::: Reading passage :::

# More help please! Vents/Heat/Water Bearded Dragon?



## Janie M (Sep 25, 2013)

I'm so sorry to bother you again but I have searched the site and can’t really find the answers. As I have said before, we are very new to reptile keeping - as you will clearly see from the fact that I decided we should build a three tier vivarium for our Bearded Dragon. This is turning out not to be my best idea, as it sounded a heck of a lot simpler than it is proving to be! John (thanking him, Dave and Bradley so much for all their help) has told me that a two tier viv would have been sufficient but sadly we had already got the main structure built – so a three tier it will have to be, for the time being anyway……. 

The top viv is 4ft x 2ft x 2ft and the two beneath it are slightly less tall, 4ft x 2ft x 16 inches. The ‘main’ top viv will have an Arcadia T5 UVB system and the heat light/basking spot, thermostat etc. The two vivs underneath will both have UVB lighting as well but not the Arcadia T5 systems. They will also have a 40w bulb in each, to provide some heat – both on thermostats – but no basking spots.

So, my first question is: How many round 3” vents will I need in each level to ensure adequate ventilation? (There are 4 in the viv she is currently in, which is 4ft x 2ft x 2ft). Should I put four in the top level and just two in the lower two levels as they will not get so hot?

The second question is: If I have a 40w bulb, just to give some heat in each of the two lower levels – what temperature should I aim for? Can these be just ‘normal household bulbs’? Should I have the bulb in the middle or at one end of the viv?

Third question is: Water – do I provide it at all times or not? She currently has an approx. 9” round 1” deep ceramic dish, with about a quarter of an inch of filtered water in all the time. 

Apologies again for asking so many questions but as I have now lumbered us with this huge and not entirely sensible task, we should try to make sure that we get things right for the Beardie.

Thanks once again for any help anyone can give me.
Janie


----------



## my_shed (Jan 5, 2011)

This is not what you're going to want to hear, but I'm going to put it out there to start with. I think you may be better off starting afresh on this project. I'll also give what advice I can in terms of making a go of what you've got, but first I'll run through my reasons. 

Firstly, in providing heating on each level you will need each heat source to be individually statted, to ensure they're safe. However even this may not be enough, as with both lower lamps giving out enough heat to ensure those two layers are usable could bring your third level to an unacceptably high level, and will at the very least probably create a situation whereby your top viv won't have much, if any temperature gradient.

Secondly, ventilation, Now a general rule of thumb is that the bigger the viv the less ventilation required. This is because what you're aiming to do with the ventilation is to refresh the air inside the viv, and the greater the volume, the less renewal it needs. In your situation, with vents in all three layers, you'll end up with quite an extreme convection system, as the lower level will by necessity be much cooler (to avoid the problems above) and this will create a situation where you will have almost constant air refreshment, making humidity a problem. With the normal air humidity in a house being around 50% and your desired level being somewhere around 20% it could cause problems.

Cleaning, with such a big structure and access ways and so on, you're setting yourself up for a LOT of work keeping this monster clean. And for a while it'll be fine, but it'll become a chore sooner or later, and the last thing you want is for your pet that you want to enjoy to become a daily grind..........this is based on experience, I personally automate as much as possible with bioactive substrates, timers, auto misters, etc, but still end up finding cleaning days a grind just for the few animals that aren't able to live in bioactive environments.

:::

- [Check your understanding]
a. In the bearded dragon vivarium thread, swap "ceramic" for "plastic" and write the passage out again, starting at the words "The second question" and stopping after "for the Beardie.".
b. Carry on the bearded dragon vivarium thread, picking up after its last sentence.
The records that follow were gathered from a separate source.

::: Provided information :::

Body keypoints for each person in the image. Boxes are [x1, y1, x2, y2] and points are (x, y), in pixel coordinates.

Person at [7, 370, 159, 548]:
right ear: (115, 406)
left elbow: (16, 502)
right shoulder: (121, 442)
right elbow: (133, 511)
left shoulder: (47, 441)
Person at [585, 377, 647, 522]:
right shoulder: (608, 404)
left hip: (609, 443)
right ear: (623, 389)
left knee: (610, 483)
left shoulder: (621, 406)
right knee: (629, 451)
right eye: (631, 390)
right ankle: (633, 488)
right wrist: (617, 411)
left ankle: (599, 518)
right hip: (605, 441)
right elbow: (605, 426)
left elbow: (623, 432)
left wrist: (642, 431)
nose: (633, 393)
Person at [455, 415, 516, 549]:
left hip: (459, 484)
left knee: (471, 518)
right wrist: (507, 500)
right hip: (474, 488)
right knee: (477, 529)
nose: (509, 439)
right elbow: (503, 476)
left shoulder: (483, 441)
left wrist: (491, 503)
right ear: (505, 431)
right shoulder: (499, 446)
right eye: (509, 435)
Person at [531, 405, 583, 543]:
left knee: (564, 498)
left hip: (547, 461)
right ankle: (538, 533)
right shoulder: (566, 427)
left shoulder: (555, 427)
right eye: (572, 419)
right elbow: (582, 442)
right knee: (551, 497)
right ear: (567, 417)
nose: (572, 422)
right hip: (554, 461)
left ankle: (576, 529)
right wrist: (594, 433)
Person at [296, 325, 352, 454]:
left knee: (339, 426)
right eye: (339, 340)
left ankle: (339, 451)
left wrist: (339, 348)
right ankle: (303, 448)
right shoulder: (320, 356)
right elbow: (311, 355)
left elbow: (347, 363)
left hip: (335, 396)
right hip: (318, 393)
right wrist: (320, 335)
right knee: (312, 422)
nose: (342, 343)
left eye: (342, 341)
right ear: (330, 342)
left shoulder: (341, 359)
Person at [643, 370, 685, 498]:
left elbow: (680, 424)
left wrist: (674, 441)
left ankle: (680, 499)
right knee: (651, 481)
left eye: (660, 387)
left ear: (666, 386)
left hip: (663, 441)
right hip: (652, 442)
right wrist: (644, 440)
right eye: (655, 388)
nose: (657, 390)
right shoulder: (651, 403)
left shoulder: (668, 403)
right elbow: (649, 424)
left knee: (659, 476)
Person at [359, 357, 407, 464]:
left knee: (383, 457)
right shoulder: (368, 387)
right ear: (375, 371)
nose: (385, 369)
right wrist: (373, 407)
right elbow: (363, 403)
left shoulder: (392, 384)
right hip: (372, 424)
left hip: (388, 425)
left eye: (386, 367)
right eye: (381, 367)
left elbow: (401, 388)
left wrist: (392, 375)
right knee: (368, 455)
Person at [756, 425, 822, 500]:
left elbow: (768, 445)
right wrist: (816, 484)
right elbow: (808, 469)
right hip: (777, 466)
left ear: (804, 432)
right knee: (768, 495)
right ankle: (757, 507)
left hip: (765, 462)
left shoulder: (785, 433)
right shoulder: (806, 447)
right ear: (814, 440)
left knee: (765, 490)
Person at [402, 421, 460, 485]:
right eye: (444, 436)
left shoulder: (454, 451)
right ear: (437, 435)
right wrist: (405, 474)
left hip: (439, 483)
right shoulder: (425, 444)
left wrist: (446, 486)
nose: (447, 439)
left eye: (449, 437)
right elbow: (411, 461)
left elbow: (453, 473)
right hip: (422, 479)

:::
::: Provided information :::

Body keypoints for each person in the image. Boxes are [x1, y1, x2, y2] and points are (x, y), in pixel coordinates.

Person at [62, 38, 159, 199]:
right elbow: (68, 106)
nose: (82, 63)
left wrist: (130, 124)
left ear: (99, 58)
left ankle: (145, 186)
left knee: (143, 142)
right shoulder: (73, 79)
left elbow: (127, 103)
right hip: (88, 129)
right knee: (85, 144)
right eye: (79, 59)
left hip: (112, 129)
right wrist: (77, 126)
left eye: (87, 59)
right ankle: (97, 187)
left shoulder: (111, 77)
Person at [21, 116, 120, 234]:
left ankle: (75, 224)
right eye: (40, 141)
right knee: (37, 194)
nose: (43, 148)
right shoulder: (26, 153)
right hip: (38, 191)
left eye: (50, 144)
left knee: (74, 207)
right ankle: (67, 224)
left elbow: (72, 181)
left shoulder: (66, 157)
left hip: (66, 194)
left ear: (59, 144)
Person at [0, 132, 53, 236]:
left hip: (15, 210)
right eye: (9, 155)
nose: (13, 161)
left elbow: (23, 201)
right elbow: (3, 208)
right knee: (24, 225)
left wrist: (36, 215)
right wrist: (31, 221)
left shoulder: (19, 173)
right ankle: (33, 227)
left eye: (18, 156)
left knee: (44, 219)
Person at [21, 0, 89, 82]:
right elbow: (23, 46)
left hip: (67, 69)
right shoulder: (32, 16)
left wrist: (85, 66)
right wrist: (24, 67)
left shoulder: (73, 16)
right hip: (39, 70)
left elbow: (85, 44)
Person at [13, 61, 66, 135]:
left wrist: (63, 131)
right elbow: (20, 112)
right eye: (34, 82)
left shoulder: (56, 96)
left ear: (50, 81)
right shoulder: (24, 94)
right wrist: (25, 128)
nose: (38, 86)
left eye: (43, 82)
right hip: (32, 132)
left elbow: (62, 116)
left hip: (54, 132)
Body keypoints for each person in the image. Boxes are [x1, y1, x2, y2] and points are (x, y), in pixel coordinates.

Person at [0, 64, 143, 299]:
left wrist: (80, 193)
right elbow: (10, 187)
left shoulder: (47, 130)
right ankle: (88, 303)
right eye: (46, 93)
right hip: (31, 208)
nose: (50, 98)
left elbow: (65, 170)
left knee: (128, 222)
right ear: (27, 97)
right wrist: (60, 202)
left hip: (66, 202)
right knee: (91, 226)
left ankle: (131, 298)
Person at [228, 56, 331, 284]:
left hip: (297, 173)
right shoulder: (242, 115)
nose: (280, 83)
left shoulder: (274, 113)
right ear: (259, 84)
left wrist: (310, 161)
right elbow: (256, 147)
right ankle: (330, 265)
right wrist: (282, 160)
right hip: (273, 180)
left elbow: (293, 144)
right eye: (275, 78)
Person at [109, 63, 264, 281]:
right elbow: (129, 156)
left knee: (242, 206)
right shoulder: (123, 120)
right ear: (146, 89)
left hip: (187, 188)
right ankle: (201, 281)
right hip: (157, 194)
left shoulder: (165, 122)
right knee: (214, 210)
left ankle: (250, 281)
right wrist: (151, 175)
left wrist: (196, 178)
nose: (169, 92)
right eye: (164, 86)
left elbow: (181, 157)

:::
::: Provided information :::

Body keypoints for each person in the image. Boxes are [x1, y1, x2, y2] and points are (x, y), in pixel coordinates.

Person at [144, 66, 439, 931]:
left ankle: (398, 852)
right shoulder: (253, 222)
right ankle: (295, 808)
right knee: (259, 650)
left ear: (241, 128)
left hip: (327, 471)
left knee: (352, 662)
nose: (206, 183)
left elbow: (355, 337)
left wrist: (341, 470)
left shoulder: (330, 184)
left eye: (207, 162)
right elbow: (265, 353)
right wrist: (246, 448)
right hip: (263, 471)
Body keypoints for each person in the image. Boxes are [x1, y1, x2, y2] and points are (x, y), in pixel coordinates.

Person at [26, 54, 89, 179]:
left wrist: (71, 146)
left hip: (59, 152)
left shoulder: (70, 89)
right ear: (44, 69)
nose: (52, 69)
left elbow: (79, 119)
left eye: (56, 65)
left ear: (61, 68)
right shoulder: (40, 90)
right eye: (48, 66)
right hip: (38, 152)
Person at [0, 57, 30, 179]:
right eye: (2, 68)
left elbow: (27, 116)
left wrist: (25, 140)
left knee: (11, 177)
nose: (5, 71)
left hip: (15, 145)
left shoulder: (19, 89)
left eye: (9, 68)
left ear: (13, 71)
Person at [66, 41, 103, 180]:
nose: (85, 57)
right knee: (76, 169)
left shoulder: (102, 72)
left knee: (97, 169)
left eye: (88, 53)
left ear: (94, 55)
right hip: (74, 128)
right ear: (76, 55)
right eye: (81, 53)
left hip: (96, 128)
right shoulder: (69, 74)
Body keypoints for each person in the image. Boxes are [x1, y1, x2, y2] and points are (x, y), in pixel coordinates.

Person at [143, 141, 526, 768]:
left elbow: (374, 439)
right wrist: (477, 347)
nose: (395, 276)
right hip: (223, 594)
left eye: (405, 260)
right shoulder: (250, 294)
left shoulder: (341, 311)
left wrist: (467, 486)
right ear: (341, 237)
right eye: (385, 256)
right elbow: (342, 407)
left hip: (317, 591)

:::

- [Response list]
a.
The second question is: If I have a 40w bulb, just to give some heat in each of the two lower levels – what temperature should I aim for? Can these be just ‘normal household bulbs’? Should I have the bulb in the middle or at one end of the viv?

Third question is: Water – do I provide it at all times or not? She currently has an approx. 9” round 1” deep plastic dish, with about a quarter of an inch of filtered water in all the time. 

Apologies again for asking so many questions but as I have now lumbered us with this huge and not entirely sensible task, we should try to make sure that we get things right for the Beardie.

b.
And finally, wasted space. Your beardie is probably not going to appreciate all three layers, it'll pick one or two that suit it and that'll be about it. Which will, in the future, lead to you thinking "if he only had two layers we could have another viv there with a.....leopard gecko/couple of crestie tanks/corn snake/ cricket breeding colony/whatever there"

None of these things are insurmountable, but speaking form experience (I have built all my own vivs for the past ten years, and honestly I haven't got any non standard ones that are more than three or four years old, as I try to incorporate clever ideas and invariably they don't work out too well or could be improved on)

If you do choose to continue, I would go with something like 2 vents in the top and a single vent in the hot end of each of the lower vivs.

40W or 400W, doesn't really matter, they'll need to be statted anyway. Keep them all at the same end of the vivs as your basking spot in the top one, and probably aim for a 5 degree (centigrade) drop in temps from your ambient temp in the top viv to the middle one, and a further five degree drop between the middle and the bottom. This is all guesswork though, as I've not tried a three tier viv.

A small water dish left in one of the cold ends probably won't make a great deal of difference overall, as I said before I think your humidity will end up being a little higher than desirable anyway. 

Hope this helps, sorry for the massive essay.

Dave


----------



## Itsjustme (Sep 25, 2013)

Note that while I have kept reptiles for years have only had a beardie for one year when I got on that was about 3 years old.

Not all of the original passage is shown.